Instrucciones:
Reproduce sin ningún cambio el tramo del material que empieza en la línea que contiene "What is the azimuth" y sigue hasta el final del material, con ambos extremos incluidos.

Datos guardados
════

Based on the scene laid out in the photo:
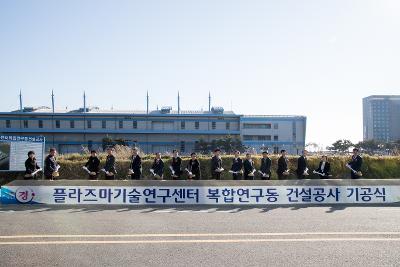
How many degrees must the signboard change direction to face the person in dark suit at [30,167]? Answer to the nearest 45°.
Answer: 0° — it already faces them

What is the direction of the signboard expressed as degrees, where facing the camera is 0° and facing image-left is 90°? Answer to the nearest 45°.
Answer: approximately 0°

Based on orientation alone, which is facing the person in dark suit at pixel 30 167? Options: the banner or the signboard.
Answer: the signboard

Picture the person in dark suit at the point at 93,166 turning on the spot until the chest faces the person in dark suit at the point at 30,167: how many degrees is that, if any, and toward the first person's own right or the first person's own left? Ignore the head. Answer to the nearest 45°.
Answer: approximately 90° to the first person's own right

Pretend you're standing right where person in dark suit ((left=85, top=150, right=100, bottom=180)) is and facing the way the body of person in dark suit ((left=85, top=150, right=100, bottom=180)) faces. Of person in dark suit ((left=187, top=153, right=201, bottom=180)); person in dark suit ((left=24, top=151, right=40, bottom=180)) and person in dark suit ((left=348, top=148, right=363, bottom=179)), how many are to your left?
2

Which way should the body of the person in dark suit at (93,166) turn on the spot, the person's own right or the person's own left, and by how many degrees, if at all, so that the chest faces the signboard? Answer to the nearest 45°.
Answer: approximately 135° to the person's own right

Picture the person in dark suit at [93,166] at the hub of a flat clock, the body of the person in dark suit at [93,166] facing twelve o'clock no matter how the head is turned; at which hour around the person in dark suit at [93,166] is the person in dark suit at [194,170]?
the person in dark suit at [194,170] is roughly at 9 o'clock from the person in dark suit at [93,166].
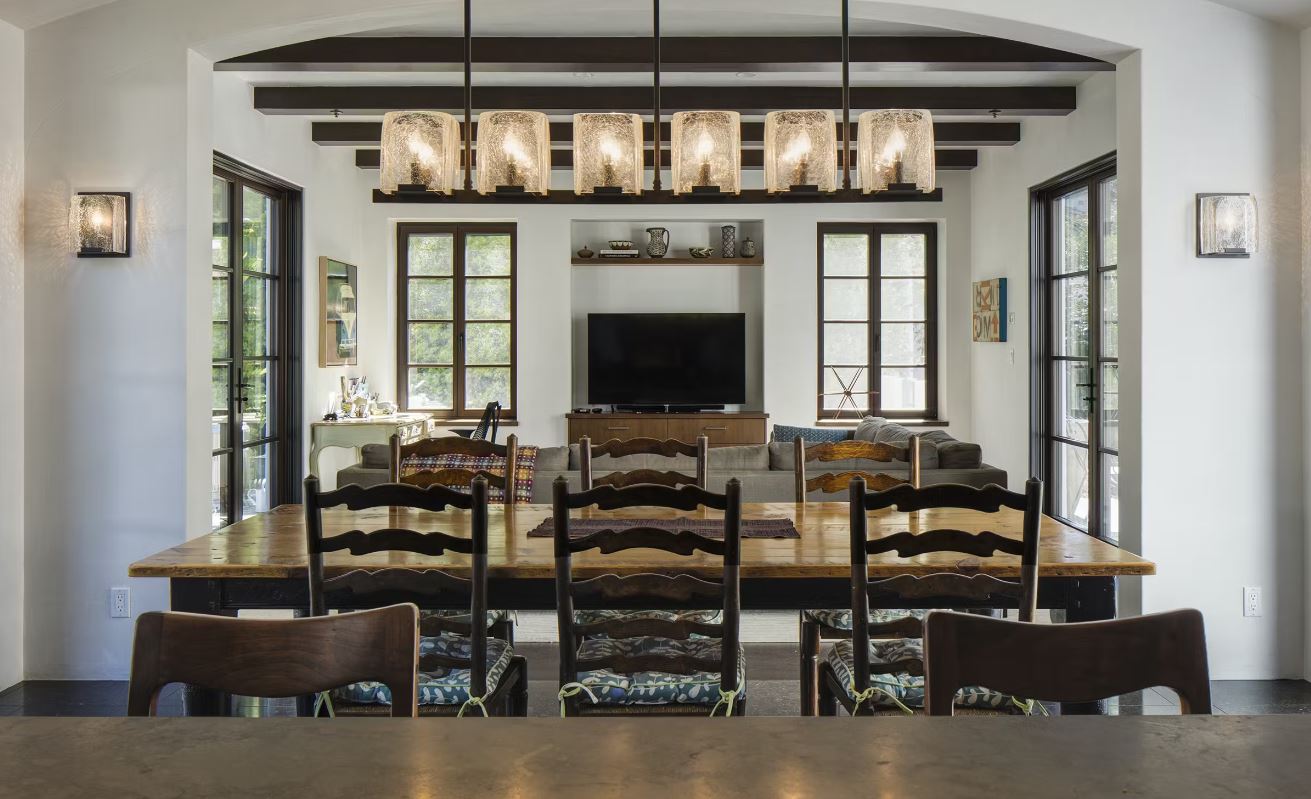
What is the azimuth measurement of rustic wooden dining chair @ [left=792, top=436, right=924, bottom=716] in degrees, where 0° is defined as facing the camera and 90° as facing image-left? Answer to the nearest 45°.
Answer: approximately 0°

════

Resultado:
What is the azimuth measurement of rustic wooden dining chair @ [left=792, top=436, right=924, bottom=716] in degrees, where 0° is defined as facing the camera and 90° as facing image-left? Answer to the nearest 45°.
Answer: approximately 0°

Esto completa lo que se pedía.